There’s a great meme we saw on Facebook recently:
There is no junk food. Junk is considered useless or of little value. It is synonymous with rubbish. If it is junk, it isn’t food. Food nourishes and sustains us. It is essential to maintain life and growth.
Of course, that’s never stopped industry from trying to sell us on the wholesomeness of the crap they sell. They’ve done it for ages.
And if we don’t buy it here in the States? Well, there’s a whole world out there to be exploited. And so purveyors of hyper-processed junk continue to look abroad for opportunities to sell, sell, sell.
Of course, this also means exporting the chronic disease that goes hand in hand with the modern Western diet.
And this brings us to the main thing we wanted to share with you this week: a powerful essay  in the New York Times on Nestlé’s incursions into Brazil. While some may say that the company is at least creating new economic opportunities for locals, it comes at quite a social and cultural cost.
Nestlé’s direct-sales army in Brazil is part of a broader transformation of the food system that is delivering Western-style processed food and sugary drinks to the most isolated pockets of Latin America, Africa and Asia.

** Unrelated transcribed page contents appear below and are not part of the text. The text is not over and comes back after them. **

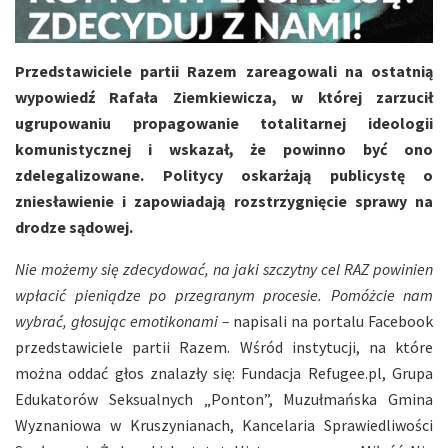
Przedstawiciele partii Razem zareagowali na ostatnią
wypowiedź Rafała Ziemkiewicza, w której zarzucił
ugrupowaniu propagowanie totalitarnej ideologii
komunistycznej i wskazał, że powinno być ono
zdelegalizowane.
Politycy oskarżają publicystę o
zniesławienie i zapowiadają rozstrzygnięcie sprawy na
drodze sądowej.
Nie możemy się zdecydować, na jaki szczytny cel RAZ powinien
wpłacić pieniądze po przegranym procesie. Pomóżcie nam
wybrać, głosując emotikonami –
napisali na portalu Facebook
przedstawiciele partii Razem. Wśród instytucji, na które
można oddać głos znalazły się: Fundacja Refugee.pl, Grupa
Edukatorów Seksualnych „Ponton”, Muzułmańska Gmina
Wyznaniowa w Kruszynianach, Kancelaria Sprawiedliwości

As their growth slows in the wealthiest countries, multinational food companies like Nestlé, PepsiCo and General Mills have been aggressively expanding their presence in developing nations, unleashing a marketing juggernaut that is upending traditional diets from Brazil to Ghana to India.
A New York Times examination of corporate records, epidemiological studies and government reports — as well as interviews with scores of nutritionists and health experts around the world — reveals a sea change in the way food is produced, distributed and advertised across much of the globe. The shift, many public health experts say, is contributing to a new epidemic of diabetes and heart disease, chronic illnesses that are fed by soaring rates of obesity in places that struggled with hunger and malnutrition just a generation ago.
The new reality is captured by a single, stark fact: Across the world, more people are now obese than underweight. At the same time, scientists say, the growing availability of high-calorie, nutrient-poor foods is generating a new type of malnutrition, one in which a growing number of people are both overweight and undernourished.
“The prevailing story is that this is the best of all possible worlds — cheap food, widely available. If you don’t think about it too hard, it makes sense,” said Anthony Winson, who studies the political economics of nutrition at the University of Guelph in Ontario. A closer look, however, reveals a much different story, he said. “To put it in stark terms: The diet is killing us.”